A February Fitch report said the primary drivers of declining earnings were “cost and utilization trends from the state insurance exchanges.”
In its second-quarter earnings report released Aug. 2, Aetna projects it will lose more than $300 million this year on its plans. As a result, its chief told investors on a conference call that the company will take a long hard look at what can be done to reverse the damage.
In a bid to boost profits that could also affect the options available in the exchanges, Aetna and Humana – and Anthem and Cigna – are trying to merge, decisions under review by state and federal regulators.
UnitedHealth, the country’s largest health insurer, said despite reporting a profit surge in its last quarter, it took a financial hit tied to its ObamaCare coverage.
In 2015, UnitedHealth lost $450 million with ACA plans. The company said it now expects to lose $850 million this year and will scale back its involvement with ACA in 2017. The company, which sold plans in 34 states this year, will only offer policies in three next year – New York, Virginia and Nevada.
The outlook is just as bleak for co-ops set up under ObamaCare to keep insurers competitive.
To date, 70 percent of the original co-ops have folded due to financial strains, with only seven of the original 23 operational.

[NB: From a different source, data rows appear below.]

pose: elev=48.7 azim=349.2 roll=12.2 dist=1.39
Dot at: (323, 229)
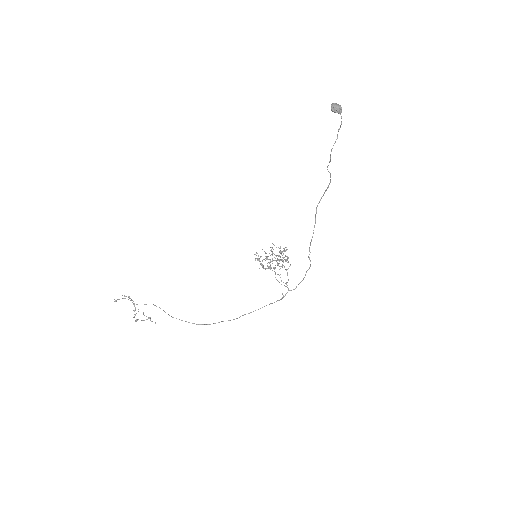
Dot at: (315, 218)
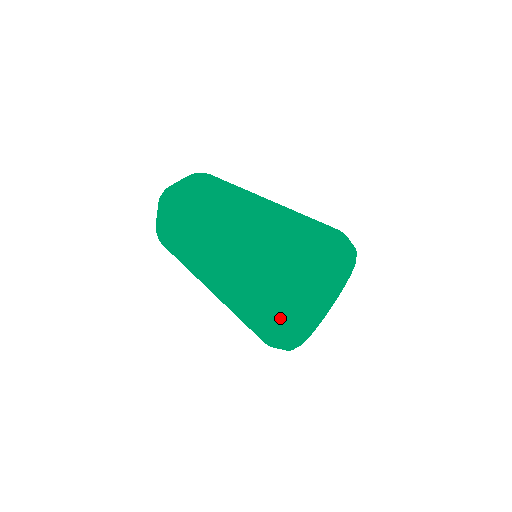
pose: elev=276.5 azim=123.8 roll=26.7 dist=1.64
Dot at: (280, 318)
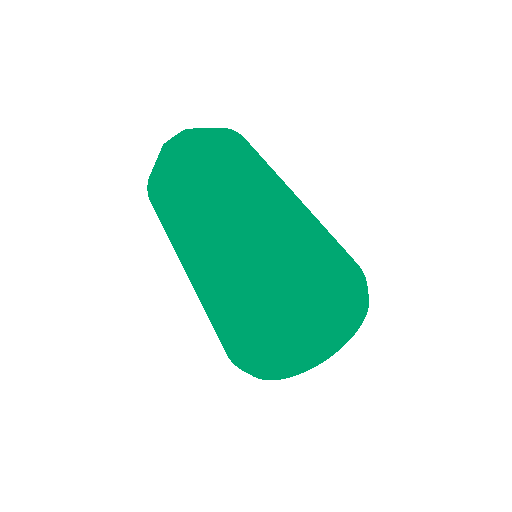
Dot at: (231, 358)
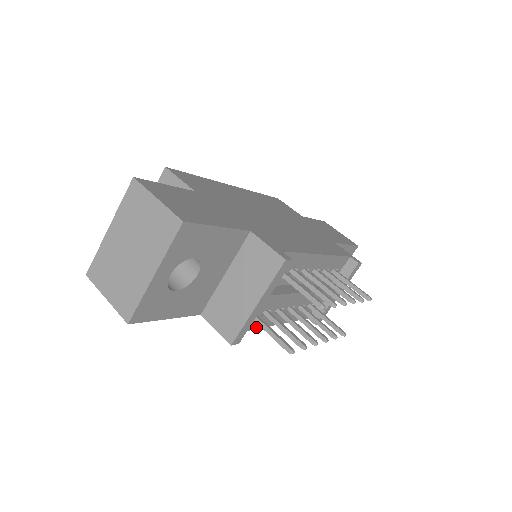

“The only remaining question is when will all the co-ops collapse, not if,” Josh Archambault, senior fellow at the Foundation for Government Accountability, told FoxNews.com. “Some might take slightly longer than others, but the future looks bleak, even after billions of federal taxpayer dollars were spent to get them off the ground and keep them afloat.”

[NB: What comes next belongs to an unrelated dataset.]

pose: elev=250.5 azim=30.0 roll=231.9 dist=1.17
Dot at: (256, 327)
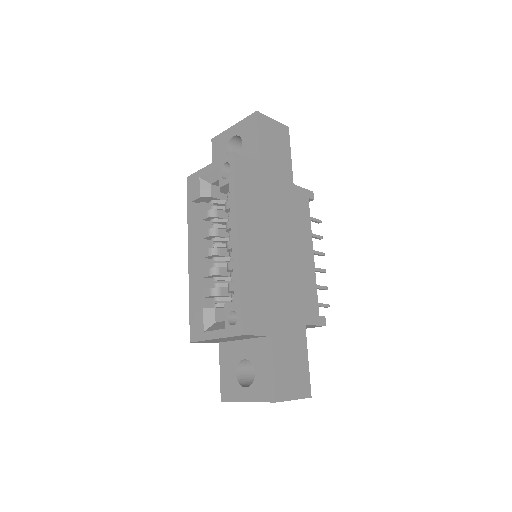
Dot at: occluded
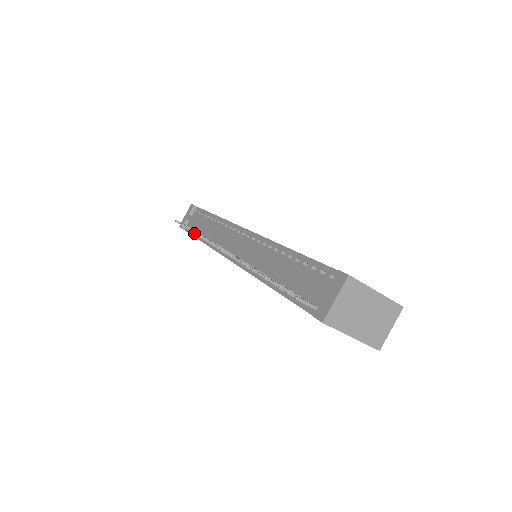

The problems and possible fixes for ObamaCare are playing a significant a role in this year’s presidential race, too.
Republican nominee Donald Trump claims ObamaCare has cost the country millions of jobs.
“One of my first acts as president will be to repeal and replace disastrous Obamacare, saving another two million jobs,” Trump said during a speech at the Detroit Economic Club.
However, a May study by the Committee for a Responsible Federal Budget found that Trump’s plans for ObamaCare would cost the country $550 billion and result in more than 20 million people losing their health care coverage.
Democratic nominee Hillary Clinton has defended the Affordable Care Act on the campaign trail and says if elected, she’ll go after companies who she claims are “gouging American consumers and patients.”
Fox News' Brooke Singman contributed to this report.